**Text shown:**
Speaking of the news feed: FrontierVille is so spamalicious that I want to apologize to everyone I know on Facebook for sending all those news items out. I’m sorry. I’d also like to take this moment to point out that you can hide specific apps in your news feed by clicking the “Hide” button in the upper right corner. It’ll give you the option to hide the person, or the app, or the particular post.
When going about your business, you have the chance to encounter varmints. Bears can appear when you’re chopping trees; snakes can pop up when you clear grass or wildflowers; groundhogs can appear when you’re harvesting crops. These make everything around them take an extra energy to tend, giving the affected objects a bright red aura. Since beating them off gives you coins, experience, food, and chances at rare item drops, it’s worth doing so… though it can be really annoying when a groundhog appears in the middle of your patch of fast-wilting clover.
Neighbors
Optimum use of FrontierVille relies heavily on neighbor interaction. In addition to the above-mentioned requests for supplies and energy, you’re also given the option to share experience and item bonuses. Combing through your friends’ FrontierVille feeds can be the best way to level up, I’ve found, though the game limits you to receiving a maximum of 30 bonuses per day from wall postings. You’re allowed to send help — bricks, other tools, and energy — up to 50 times a day, on top of that.
You can also visit your neighbors’ plots and perform up to five actions per neighbor per day. You get the usual item and experience drops for your work, and when your neighbor next opens the game, they’ll see you standing there. If they click on you, then they’ll have the option to accept your help, whereupon they will also receive the drops.
The game also provides you with an NPC neighbor right off the bat. His name is Frontier Jack, and he’s always 1-2 levels above you. At least, that’s true for me. Of my neighbors, I’m currently the highest level; for all I know, he’s just your highest-level neighbor, period. Anyway, the nice thing about Jack is that you can also help him out once a day, and his plot has a wide variety of things for you to help with. It provides you with the opportunity to get item drops from things you don’t have, or to just try harder for that one last item drop you need.
You can select up to five of the rare item drops to add to a wishlist of sorts. Your neighbors will see your wish list if they hover over your icon at the bottom of the screen or look at your entry in the My Neighbors screen. If they have something on your wishlist, they can send it to you from either place.

**Data section:**
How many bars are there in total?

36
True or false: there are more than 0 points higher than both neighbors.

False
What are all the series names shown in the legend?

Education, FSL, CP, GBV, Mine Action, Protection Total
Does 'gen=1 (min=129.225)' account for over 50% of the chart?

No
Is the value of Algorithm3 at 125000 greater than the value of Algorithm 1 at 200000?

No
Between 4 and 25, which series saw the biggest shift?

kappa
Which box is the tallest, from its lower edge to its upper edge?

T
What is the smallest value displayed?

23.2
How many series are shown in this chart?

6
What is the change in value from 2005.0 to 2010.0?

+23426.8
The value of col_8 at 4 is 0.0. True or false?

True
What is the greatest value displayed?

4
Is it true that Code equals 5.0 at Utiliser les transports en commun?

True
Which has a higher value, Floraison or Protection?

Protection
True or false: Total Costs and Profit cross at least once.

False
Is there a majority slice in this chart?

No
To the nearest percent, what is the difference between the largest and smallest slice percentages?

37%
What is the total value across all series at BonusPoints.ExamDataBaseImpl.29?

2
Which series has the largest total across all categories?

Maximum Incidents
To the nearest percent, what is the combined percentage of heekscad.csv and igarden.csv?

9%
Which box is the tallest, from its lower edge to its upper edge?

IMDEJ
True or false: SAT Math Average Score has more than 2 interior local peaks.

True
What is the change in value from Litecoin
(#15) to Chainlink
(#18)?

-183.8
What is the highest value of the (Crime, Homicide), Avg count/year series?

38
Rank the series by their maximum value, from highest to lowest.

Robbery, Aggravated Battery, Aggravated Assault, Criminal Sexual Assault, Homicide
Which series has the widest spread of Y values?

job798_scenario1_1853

**Tasks for this exercise:**
1. In the FrontierVille text, reproduce the passage from "Speaking of the" to "the particular post." word for word.
2. Translate this sentence from the FrontierVille text into Spanish: "His name is Frontier Jack, and he’s always 1-2 levels above you."
The records have no connection to the FrontierVille text.

**Solved tasks:**
1.
Speaking of the news feed: FrontierVille is so spamalicious that I want to apologize to everyone I know on Facebook for sending all those news items out. I’m sorry. I’d also like to take this moment to point out that you can hide specific apps in your news feed by clicking the “Hide” button in the upper right corner. It’ll give you the option to hide the person, or the app, or the particular post.

2. Se llama Frontier Jack y siempre está 1-2 niveles por encima de ti.